EXTRACT Start Marker

FASD: A parent's perspective
A little background
Since our son was diagnosed with FASD in 1993, we had the good fortune to find support people who, in my opinion, have taken on the work of angels. I will be forever grateful.
But we also discovered that many people, including professionals, know little about FASD and harbour inaccurate stereotypes. We had the misfortune to find many professionals who lacked knowledge and understanding of the unique characteristics of FASD. Like many parents with children with FASD, I often felt alone and helpless while raising our son.
The early years
We adopted our son Michael, now 26, when he was seven days old. He was a difficult child from the get go. He cried incessantly in the early months; startled to sound, light and touch; jerked his body, flailed his arms, seldom experienced calm; wouldn't follow a bedtime routine and slept only a few hours at a time.

EXTRACT End Marker
DATA SHOWN Start Marker

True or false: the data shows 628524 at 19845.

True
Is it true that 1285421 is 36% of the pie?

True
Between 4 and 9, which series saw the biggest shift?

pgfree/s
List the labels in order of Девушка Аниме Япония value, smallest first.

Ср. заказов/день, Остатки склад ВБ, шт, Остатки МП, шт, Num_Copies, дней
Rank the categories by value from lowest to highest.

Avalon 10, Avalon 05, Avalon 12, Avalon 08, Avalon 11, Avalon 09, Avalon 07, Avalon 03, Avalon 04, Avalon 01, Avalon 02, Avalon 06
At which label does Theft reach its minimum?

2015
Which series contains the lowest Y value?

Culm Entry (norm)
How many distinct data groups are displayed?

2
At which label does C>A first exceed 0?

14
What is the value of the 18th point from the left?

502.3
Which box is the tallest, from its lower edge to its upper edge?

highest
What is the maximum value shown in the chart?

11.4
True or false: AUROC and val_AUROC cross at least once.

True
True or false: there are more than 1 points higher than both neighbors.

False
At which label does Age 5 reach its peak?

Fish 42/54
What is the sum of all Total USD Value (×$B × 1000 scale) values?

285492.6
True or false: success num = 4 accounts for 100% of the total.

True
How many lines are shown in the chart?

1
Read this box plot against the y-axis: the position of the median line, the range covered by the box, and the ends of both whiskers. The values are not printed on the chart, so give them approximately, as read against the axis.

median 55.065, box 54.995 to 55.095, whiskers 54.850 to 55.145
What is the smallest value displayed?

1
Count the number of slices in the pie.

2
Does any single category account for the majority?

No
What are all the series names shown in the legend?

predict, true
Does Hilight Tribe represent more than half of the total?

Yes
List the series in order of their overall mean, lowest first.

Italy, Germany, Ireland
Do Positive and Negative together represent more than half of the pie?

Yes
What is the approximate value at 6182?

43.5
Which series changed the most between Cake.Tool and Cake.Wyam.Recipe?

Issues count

DATA SHOWN End Marker

▶ _WHAT TO DO_:
1) According to the parent's account of FASD, how old was Michael when he was adopted?
2) Retype the stretch of the parent's account of FASD from "But we also" through "raising our son.".

▶ _PER-TASK OUTPUTS_:
1) He was seven days old.

2)
But we also discovered that many people, including professionals, know little about FASD and harbour inaccurate stereotypes. We had the misfortune to find many professionals who lacked knowledge and understanding of the unique characteristics of FASD. Like many parents with children with FASD, I often felt alone and helpless while raising our son.